Uji materi ini diajukan tepat sehari setelah Ketua KPK, Firli Bahuri melantik 1.271 pegawai yang dinyatakan memenuhi syarat setelah lulus TWK. Sedangkan 75 pegawai yang disebut tak memenuhi syarat tak dilantik.
Keputusan terbaru, sebanyak 51 dari 75 pegawai KPK yang dinonaktifkan itu dicap “merah” dan tak bisa lagi bergabung dengan KPK. Sedangkan 24 lainnya masih bisa menjadi ASN dengan dilakukan pembinaan terlebih dahulu.
Namun, hingga hari ini belum ada keputusan resmi dari pimpinan KPK terkait nasib 51 pegawai yang “merah” dan 24 pegawai yang masih bisa dibina tersebut.
Berdasarkan Surat Keputusan (SK) No 652, 75 pegawai tersebut diminta untuk menyerahkan tugas dan tanggung jawabnya ke atasan masing-masing. Mereka yang tidak diangkat ASN hanya akan bekerja di KPK hingga 1 November 2021.

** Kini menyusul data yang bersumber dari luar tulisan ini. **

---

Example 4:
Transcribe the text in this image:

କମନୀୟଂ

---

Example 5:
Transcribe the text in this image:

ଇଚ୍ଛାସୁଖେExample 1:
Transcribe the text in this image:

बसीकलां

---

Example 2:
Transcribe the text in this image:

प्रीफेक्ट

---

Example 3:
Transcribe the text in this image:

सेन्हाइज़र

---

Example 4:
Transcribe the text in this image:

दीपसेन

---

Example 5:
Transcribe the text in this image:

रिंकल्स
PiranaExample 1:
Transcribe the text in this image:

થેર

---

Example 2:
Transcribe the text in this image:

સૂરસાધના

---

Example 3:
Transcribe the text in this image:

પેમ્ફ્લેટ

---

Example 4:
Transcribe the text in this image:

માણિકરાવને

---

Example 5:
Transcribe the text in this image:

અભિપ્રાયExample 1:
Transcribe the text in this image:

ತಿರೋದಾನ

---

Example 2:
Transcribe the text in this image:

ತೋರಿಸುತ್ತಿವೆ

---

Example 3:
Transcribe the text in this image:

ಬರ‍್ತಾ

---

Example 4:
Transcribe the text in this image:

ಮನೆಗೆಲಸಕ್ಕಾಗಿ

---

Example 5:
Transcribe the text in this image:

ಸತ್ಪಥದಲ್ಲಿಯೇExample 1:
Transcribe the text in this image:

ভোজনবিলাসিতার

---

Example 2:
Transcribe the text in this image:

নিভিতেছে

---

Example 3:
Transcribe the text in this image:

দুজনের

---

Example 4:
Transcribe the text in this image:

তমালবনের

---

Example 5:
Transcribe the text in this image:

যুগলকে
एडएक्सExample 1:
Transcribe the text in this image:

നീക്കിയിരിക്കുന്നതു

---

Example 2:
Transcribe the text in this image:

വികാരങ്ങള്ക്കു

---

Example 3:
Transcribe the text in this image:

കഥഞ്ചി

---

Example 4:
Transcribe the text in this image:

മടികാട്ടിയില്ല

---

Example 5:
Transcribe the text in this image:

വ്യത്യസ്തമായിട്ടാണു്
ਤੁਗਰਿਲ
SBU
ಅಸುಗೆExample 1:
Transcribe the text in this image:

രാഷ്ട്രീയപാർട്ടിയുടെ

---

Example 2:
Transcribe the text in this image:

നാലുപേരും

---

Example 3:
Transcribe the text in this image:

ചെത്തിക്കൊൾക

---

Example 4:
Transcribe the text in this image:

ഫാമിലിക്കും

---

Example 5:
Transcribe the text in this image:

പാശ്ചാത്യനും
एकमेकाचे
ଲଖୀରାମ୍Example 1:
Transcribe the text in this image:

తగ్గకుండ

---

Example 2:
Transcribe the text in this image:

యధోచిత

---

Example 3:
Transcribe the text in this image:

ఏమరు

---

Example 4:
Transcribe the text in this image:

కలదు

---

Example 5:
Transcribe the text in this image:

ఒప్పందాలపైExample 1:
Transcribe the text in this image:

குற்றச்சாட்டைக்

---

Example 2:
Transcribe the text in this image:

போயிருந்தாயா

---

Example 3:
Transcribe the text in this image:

Sejalan dengan itu, gelombang perlawanan atas kesewenang-wenangan pimpinan KPK terus dilakukan. Sebelumnya, 75 pegawai sudah membawa permasalahan TWK dan SK 652 ke Dewan Pengawas KPK, Ombudsman RI, Komnas HAM, dan Komnas Perempuan.

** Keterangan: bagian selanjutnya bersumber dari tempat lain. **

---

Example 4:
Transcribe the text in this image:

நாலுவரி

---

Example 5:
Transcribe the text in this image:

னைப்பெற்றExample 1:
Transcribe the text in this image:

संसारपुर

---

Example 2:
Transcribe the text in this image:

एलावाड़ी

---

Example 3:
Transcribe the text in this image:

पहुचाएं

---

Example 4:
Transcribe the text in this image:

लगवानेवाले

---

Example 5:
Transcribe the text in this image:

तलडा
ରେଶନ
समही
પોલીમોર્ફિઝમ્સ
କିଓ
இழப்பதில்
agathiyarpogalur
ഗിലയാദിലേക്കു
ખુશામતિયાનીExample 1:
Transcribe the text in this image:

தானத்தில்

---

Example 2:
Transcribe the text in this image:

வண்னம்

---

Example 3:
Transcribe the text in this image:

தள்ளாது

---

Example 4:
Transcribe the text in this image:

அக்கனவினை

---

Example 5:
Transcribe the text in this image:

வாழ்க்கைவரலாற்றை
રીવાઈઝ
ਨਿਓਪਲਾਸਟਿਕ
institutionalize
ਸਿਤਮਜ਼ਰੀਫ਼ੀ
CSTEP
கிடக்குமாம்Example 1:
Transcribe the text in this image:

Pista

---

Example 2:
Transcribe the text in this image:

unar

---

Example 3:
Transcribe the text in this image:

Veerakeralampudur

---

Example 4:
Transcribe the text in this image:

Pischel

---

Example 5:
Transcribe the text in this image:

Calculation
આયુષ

Koordinator Masyarakat Anti-Korupsi Indonesia (MAKI), Boyamin Saiman menyatakan keputusan 75 pegawai KPK membawa persoalan ke komisi-komisi independen termasuk juga MK merupakan langkah yang tepat.
Sebab, berkaca dari kejadian sebelumnya, MK dalam pertimbangan putusan perkara nomor: 70/PUU-XVII/2019 menyatakan bahwa peralihan status pegawai KPK menjadi ASN tak boleh sedikit pun merugikan hak pegawai.
“Karena ini berdasarkan dari pertimbangan, mestinya ini (uji materi) dikabulkan. Ketika teman-teman pegawai KPK maju ke MK sebenarnya memperkuat, karena sebenarnya yang paling dirugikan kan pegawai KPK,” ujar Boyamin, Kamis (3/6/2021).
“Sehingga, legal standing yang paling kuat itu mestinya pegawai KPK tersebut yang maju ke MK. Ini sangat pas,” sambungnya.
Boyamin sudah lebih dulu mengajukan uji materi terkait polemik TWK ini. Ia juga menguji ketentuan pasal 69 B ayat 1 dan pasal 69 C UU KPK. Ia berharap MK dapat memutus bahwa nantinya 75 pegawai KPK juga dapat menjadi ASN.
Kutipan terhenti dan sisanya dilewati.